__What is needed__.
Sift the material for lines containing "expectedError", and return them.

__Source material__.
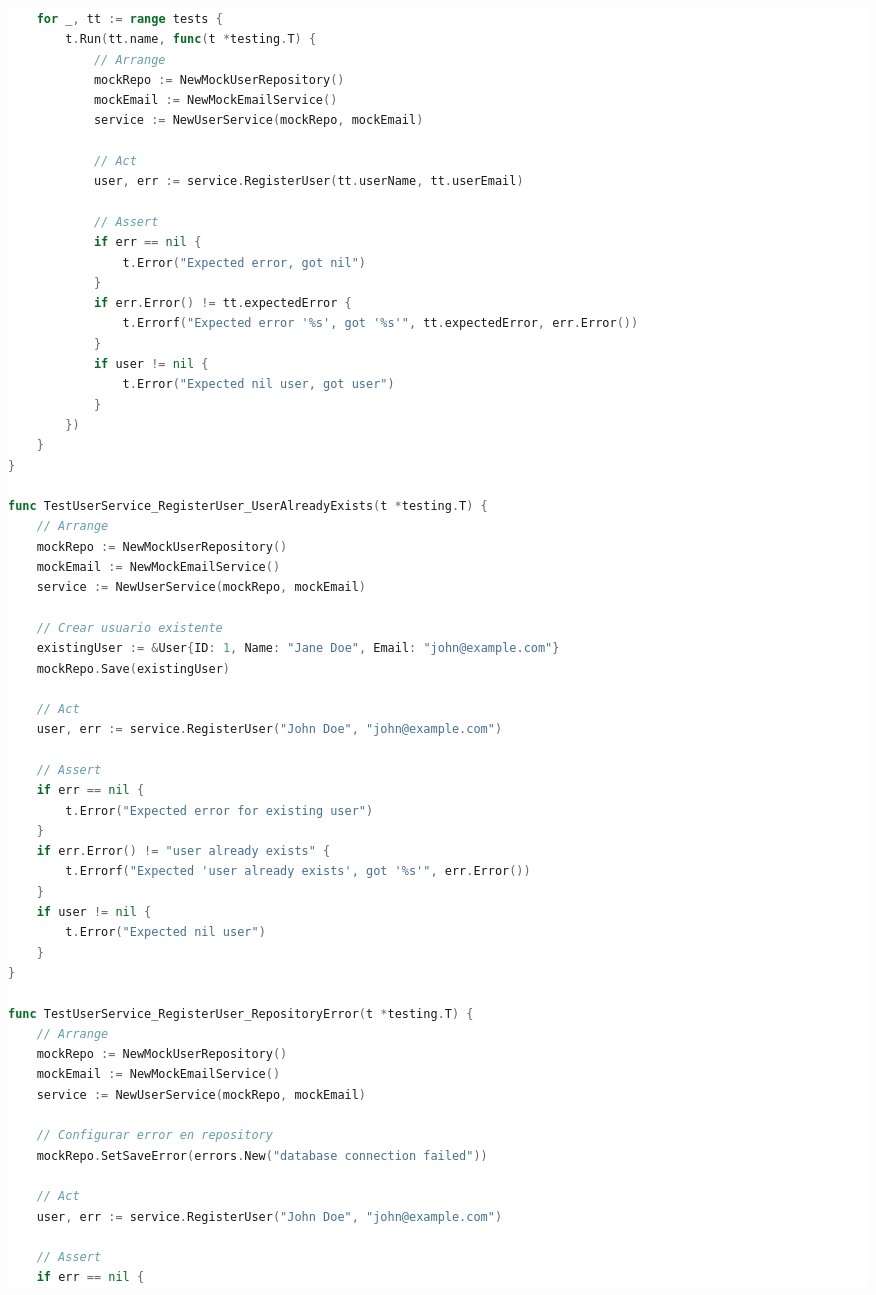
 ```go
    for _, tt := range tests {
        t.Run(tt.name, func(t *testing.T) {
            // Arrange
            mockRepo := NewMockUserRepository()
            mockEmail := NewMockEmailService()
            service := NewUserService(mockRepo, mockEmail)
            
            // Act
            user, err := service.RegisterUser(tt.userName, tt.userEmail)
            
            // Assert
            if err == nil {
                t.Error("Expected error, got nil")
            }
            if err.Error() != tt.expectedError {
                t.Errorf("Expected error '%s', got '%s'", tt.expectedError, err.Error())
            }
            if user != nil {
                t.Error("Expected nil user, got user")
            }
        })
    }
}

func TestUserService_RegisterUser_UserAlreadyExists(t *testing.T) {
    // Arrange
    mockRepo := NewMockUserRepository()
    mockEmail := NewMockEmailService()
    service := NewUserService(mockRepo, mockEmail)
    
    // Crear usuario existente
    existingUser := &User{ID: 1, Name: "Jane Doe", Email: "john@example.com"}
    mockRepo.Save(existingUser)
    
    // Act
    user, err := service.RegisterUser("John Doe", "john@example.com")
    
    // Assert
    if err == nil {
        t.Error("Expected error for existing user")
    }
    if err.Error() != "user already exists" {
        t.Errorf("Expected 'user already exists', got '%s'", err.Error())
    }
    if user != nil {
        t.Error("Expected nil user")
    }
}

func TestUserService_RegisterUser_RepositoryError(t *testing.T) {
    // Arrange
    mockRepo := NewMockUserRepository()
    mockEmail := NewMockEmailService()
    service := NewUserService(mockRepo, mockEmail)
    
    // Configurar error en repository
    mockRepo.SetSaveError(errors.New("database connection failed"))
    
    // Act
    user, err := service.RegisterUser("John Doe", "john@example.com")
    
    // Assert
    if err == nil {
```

__Result of the exercise__.
            if err.Error() != tt.expectedError {
                t.Errorf("Expected error '%s', got '%s'", tt.expectedError, err.Error())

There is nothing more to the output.